While working on that paper, noted Ruff of the Rideau Institute, Boffetta was being paid by an asbestos company to help it defeat charges of criminal negligence in the mesothelioma deaths of a dozen workers.

Lemen suggested Boffetta's case is "just the tip of the iceberg." He also referenced the late Patricia Buffler, a renowned children's cancer researcher and former dean at the University of California, Berkeley's School of Public Health.

"She was another good scientist," Lemen said of Buffler, who passed away in September 2013. "But, at the same time, she almost led a double life."

Buffler served on the board of FMC Corporation, a major chemical manufacturer, for 17 years, a fact revealed by David Heath of the Center for Public Integrity in a report published last December. Buffler never disclosed her relationship with FMC, even while doing research on pesticides and herbicides that could have affected the $2 million worth of stock she owned in the company.

Further, in advance testimony she filed for a high-profile lawsuit against former lead paint manufacturers last year, Buffler wrote that "the risk to children from lead-based paint in homes is not probable or imminent." Buffler received more than $360,000 from those companies to work as an expert witness, according to the Center for Public Integrity. She had never actually published on the safety of the neurotoxic heavy metal.

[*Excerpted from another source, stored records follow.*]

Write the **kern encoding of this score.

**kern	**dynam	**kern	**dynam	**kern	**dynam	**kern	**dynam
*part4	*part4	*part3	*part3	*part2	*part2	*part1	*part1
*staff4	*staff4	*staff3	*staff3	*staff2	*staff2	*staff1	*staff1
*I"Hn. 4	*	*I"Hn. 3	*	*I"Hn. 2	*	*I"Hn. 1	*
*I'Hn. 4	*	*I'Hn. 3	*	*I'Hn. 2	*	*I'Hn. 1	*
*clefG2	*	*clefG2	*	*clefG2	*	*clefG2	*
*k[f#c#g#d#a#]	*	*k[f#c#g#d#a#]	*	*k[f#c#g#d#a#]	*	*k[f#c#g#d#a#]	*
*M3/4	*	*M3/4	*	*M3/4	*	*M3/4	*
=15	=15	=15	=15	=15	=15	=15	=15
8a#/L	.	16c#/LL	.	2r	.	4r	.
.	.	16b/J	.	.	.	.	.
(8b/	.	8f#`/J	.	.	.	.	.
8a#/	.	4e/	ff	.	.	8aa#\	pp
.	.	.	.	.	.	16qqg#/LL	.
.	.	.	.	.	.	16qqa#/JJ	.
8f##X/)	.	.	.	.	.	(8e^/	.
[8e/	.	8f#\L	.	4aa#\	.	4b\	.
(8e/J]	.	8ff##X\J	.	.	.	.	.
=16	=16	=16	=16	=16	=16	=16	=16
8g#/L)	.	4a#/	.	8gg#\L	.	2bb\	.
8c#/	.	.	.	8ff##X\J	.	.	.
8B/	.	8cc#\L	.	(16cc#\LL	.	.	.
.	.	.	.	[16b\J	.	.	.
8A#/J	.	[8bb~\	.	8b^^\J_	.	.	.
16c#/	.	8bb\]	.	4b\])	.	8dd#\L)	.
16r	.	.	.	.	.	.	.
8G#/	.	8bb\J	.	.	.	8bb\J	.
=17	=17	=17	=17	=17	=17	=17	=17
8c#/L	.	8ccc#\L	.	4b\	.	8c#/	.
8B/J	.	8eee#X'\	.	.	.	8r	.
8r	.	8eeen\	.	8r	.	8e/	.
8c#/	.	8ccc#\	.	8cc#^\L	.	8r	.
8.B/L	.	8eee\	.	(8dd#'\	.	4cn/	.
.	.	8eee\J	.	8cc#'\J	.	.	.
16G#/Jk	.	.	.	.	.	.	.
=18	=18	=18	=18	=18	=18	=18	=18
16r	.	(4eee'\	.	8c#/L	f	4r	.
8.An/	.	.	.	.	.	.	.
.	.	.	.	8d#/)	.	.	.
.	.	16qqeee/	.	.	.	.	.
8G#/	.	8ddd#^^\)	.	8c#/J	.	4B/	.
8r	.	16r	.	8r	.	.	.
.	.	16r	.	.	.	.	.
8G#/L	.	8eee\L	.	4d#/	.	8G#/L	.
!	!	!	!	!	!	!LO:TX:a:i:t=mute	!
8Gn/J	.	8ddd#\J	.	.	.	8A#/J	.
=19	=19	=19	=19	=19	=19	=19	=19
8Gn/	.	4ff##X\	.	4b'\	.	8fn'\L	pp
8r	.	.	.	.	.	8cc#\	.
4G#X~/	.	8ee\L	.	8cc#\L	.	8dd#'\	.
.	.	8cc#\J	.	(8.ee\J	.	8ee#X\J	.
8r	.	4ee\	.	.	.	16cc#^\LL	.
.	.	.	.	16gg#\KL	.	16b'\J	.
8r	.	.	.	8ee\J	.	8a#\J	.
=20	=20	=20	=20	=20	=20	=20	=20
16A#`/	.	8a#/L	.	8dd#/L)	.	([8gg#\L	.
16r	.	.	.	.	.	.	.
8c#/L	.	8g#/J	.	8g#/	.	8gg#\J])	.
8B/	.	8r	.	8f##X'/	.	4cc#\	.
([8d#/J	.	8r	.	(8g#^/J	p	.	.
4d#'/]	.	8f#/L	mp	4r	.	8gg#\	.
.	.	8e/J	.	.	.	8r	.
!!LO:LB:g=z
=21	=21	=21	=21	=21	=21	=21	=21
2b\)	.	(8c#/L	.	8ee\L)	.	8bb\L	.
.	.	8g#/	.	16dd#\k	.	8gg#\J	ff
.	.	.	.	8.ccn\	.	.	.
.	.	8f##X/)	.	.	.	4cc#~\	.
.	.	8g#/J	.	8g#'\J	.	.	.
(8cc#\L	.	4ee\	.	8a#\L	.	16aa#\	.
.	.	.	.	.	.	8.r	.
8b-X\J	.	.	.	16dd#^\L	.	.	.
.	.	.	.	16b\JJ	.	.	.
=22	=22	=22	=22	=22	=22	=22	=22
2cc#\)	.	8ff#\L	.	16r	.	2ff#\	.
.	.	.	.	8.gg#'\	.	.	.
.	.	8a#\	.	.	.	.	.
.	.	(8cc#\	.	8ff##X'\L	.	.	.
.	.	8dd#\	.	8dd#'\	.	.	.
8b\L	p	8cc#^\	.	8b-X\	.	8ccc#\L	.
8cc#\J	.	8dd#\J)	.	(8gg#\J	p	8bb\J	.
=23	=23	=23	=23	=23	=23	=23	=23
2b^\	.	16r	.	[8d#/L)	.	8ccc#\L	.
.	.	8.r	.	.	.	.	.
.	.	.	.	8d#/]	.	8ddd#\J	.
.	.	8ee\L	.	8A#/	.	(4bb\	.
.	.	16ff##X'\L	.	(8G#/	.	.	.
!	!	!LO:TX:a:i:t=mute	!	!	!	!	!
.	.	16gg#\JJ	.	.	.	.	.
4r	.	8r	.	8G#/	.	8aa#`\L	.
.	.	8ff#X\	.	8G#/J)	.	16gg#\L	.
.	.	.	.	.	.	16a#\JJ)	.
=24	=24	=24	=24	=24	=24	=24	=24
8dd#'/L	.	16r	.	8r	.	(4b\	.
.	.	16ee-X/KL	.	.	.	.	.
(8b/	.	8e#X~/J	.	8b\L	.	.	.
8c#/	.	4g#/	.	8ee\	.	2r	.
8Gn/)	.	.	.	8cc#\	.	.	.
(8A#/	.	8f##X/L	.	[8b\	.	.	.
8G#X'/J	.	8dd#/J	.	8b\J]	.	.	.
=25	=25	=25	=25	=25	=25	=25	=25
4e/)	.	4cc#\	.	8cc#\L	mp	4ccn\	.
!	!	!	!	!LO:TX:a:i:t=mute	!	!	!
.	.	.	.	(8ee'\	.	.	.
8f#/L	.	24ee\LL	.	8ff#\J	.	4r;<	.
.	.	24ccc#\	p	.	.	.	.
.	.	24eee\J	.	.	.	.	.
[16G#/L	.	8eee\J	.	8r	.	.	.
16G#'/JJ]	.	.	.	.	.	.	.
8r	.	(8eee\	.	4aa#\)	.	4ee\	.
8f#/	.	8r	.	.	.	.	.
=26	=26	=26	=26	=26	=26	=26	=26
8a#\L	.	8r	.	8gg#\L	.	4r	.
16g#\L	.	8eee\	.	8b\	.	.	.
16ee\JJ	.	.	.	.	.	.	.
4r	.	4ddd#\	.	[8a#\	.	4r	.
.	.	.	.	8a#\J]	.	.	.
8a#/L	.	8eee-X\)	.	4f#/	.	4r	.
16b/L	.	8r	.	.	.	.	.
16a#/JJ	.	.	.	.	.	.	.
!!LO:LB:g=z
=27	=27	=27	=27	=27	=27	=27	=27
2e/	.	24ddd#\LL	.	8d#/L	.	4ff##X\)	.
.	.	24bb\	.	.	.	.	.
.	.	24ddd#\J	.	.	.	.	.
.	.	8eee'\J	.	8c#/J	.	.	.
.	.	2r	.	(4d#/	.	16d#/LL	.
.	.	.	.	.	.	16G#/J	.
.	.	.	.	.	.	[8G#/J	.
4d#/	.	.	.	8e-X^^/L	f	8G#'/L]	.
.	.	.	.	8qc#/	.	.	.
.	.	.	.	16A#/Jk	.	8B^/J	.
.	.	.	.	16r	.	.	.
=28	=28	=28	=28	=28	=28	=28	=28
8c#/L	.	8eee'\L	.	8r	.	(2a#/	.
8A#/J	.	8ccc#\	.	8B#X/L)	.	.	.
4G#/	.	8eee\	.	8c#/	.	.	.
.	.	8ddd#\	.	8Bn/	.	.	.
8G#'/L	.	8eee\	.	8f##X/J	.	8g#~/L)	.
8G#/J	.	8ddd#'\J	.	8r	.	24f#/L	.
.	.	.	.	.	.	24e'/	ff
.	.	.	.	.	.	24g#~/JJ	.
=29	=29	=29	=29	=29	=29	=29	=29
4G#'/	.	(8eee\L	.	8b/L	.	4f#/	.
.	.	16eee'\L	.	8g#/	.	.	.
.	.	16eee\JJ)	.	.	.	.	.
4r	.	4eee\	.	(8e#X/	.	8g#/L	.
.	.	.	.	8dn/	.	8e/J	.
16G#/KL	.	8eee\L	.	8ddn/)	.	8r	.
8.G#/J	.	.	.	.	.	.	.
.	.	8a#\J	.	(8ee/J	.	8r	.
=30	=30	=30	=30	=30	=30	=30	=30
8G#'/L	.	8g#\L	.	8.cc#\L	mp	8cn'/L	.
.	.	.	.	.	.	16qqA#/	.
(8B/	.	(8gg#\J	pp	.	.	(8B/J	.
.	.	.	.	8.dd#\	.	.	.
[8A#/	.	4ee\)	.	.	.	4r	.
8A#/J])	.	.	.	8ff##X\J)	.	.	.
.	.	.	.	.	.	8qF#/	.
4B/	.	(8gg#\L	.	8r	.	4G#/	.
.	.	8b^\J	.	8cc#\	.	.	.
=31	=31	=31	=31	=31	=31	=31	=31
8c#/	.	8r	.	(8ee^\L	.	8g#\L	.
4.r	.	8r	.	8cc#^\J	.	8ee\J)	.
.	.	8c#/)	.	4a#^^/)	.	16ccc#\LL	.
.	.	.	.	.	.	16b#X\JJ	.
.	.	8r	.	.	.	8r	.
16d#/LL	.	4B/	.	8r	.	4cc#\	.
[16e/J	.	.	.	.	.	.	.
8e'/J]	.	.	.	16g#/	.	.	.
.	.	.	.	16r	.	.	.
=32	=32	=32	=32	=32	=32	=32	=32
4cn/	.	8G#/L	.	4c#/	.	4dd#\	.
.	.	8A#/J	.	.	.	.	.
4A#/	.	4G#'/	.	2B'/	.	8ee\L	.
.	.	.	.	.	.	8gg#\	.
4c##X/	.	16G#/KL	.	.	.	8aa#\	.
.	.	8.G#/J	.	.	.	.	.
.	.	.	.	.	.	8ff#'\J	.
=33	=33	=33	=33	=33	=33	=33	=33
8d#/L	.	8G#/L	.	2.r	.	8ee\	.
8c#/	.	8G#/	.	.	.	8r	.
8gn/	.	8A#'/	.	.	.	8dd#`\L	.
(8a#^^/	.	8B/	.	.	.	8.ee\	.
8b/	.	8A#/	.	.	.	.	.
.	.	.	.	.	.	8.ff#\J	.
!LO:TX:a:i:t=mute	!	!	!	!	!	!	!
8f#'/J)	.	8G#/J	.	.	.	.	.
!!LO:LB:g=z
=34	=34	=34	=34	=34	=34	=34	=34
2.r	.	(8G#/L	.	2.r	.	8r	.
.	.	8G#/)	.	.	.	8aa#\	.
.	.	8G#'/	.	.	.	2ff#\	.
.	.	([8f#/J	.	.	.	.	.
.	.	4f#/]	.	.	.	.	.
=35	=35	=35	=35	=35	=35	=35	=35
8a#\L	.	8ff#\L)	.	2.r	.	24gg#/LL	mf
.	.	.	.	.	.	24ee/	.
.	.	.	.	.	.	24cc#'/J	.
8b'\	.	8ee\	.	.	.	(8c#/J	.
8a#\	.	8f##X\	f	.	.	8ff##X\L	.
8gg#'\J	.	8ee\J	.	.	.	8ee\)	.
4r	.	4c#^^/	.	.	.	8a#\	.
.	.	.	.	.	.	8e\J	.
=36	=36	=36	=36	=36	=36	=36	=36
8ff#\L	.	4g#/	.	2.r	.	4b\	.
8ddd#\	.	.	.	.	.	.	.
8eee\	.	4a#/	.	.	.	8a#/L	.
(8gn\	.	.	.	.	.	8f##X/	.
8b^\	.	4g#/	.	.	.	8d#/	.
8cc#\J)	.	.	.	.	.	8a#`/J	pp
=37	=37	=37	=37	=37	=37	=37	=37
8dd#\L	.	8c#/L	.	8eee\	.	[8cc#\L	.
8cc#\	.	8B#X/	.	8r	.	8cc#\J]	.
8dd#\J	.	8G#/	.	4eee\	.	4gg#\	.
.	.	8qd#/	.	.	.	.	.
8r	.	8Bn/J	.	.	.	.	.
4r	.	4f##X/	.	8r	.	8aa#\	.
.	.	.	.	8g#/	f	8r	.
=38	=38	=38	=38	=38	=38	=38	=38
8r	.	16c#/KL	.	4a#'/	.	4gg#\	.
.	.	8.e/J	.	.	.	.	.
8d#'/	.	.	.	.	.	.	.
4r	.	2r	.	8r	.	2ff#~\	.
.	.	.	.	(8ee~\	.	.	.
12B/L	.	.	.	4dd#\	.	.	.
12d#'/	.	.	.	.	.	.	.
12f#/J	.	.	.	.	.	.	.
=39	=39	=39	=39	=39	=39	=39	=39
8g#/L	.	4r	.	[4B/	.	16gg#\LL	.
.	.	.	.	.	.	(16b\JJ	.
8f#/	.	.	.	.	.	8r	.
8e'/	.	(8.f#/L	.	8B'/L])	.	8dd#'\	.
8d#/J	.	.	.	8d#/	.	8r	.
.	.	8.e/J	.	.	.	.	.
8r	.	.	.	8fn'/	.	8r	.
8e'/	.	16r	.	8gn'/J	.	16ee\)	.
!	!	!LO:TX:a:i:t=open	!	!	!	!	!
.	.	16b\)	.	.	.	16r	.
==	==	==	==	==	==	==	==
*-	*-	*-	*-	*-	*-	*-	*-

"It became clear that she'd been involved in a number of really key cases where she may have -- we can't say for sure -- undermined public health because of those personal conflicts," said Lanphear, who moderated the mock debate last month and is helping lead the epidemiology association in developing conflict-of-interest guidelines.

Also uncertain, according to experts, is the extent to which these conflicts have shaped regulations at the state and federal levels -- from bans on flame retardants in furniture to broader reform of the country's outdated Toxic Substances Control Act.

Still, the issue goes beyond the ethics of individual researchers, Lanphear said. Institutions often encourage industry collaborations, as cuts to public funding of scientific research have left coffers dry.

"I don't think we should never take money," he said. "But we need to be clear and transparent."

"At some point, we have to recognize that as long as we don't distinguish between industry-funded research and independent research, the scientific process will fail us," added Lanphear, referring to the muddling of findings on chemical products such as the plasticizer bisphenol A. "These types of conflicts of interest have the potential to undermine billions of dollars in publicly funded research, and can have dramatic impacts on ongoing exposures that harm and kill people. It's that simple."